How could Garza have put buttons on the dead man’s eyes?
Chapter 98
CINDY WAS AT HER DESK in the City room at the Chronicle, fine-tuning her story, tweaking it again. She was on deadline, but still, she was glad when the phone rang and she saw the name on her caller ID.
She picked up the line, thinking, Great. Maybe we’ll grab a quick lunch.
“Cindy, what the hell?” Lindsay barked, almost shouted, over the phone. “I asked you please not to do a story on Garza and you agreed!”
“Linds, I had to do it,” Cindy said, keeping her voice low so that everyone in the world didn’t tune in. “My sour
ce at Municipal has told me that Garza is being questioned by the board —”
“That’s not proof of anything, Cindy.”
“Did you read the story? I wrote, and I quote, ‘Suspicion has fallen on ER chief Dr. Dennis Garza.’ Suspicion means speculation with foundation. Jeez, Lindsay. Last week the guy completely melted down in court. He warrants some ink of his own!”
“What if he’s guilty of more than malpractice? What if the spotlight you just threw on him drives him underground? What if he packs up and leaves San Francisco?”
“What do you mean ‘more than malpractice’?”
“I don’t know what I mean,” Lindsay said, her voice stiff with pique. “I’m working on it.”
“So am I,” Cindy said. “Look, you haven’t given me anything on this story. It’s mine. It’s been mine from the beginning. And it’s not right for you to come down on me for doing my job.”

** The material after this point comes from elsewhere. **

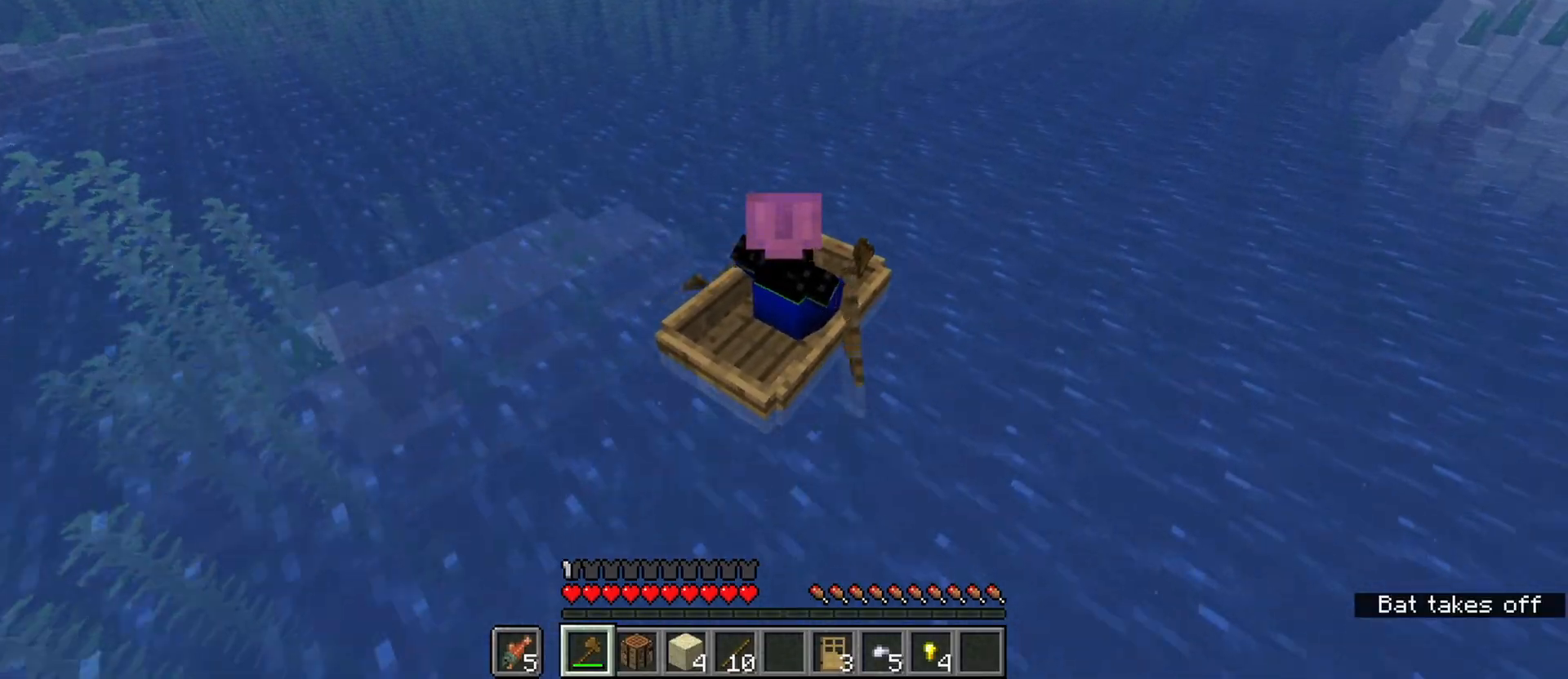
{"keys": ["w"], "mouse": [], "events": []}
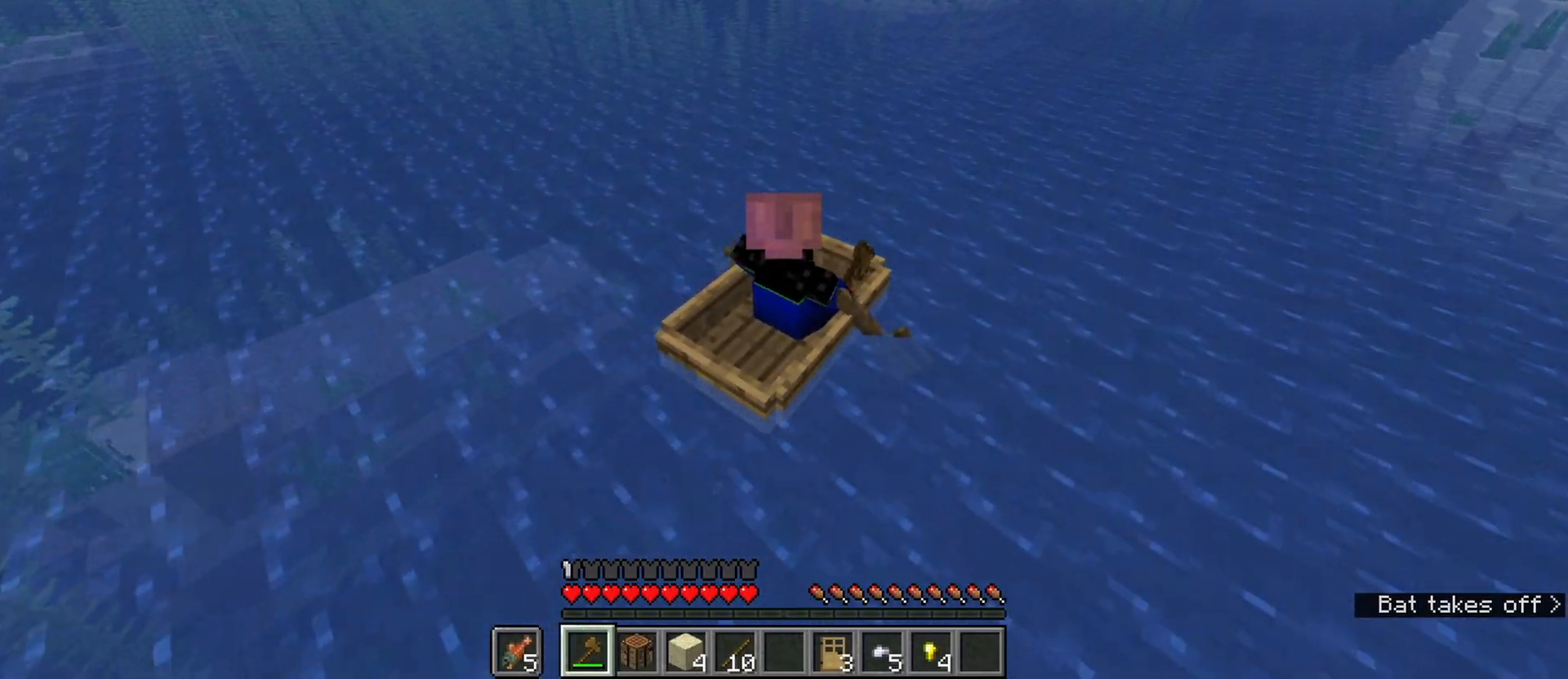
{"keys": ["w"], "mouse": [], "events": []}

A static, gray silence followed, Cindy feeling the seconds mount up, thinking a lot of things she didn’t want to say. But it all came down to this: Lindsay was leaning on her because of their friendship—and she was out of line, way out of line.
“Dozens of reporters are on this story, Lindsay! Whether I break the story or someone else does, Garza’s going to get press.”
Lindsay sighed in her ear, said, “I hoped I’d have more time.”
“Well, you were dreaming.”
Cool good-byes followed.
Cindy hung up the phone and looked down at her notepad. She read the words she’d just scribbled: guilty of more than malpractice.
Chapter 99
MY ALL-NIGHTER at Municipal Hospital had left me bone weary and frustrated beyond belief. I tossed the morning paper into the trash can under my desk, pretty sure that Cindy’s next story would be about how people were being murdered at Municipal—and how the SFPD was doing nothing about it.
The time had come to abandon my off-the-books investigation and make “the brass button case” official before a very large sinkhole opened under the Hall of Justice.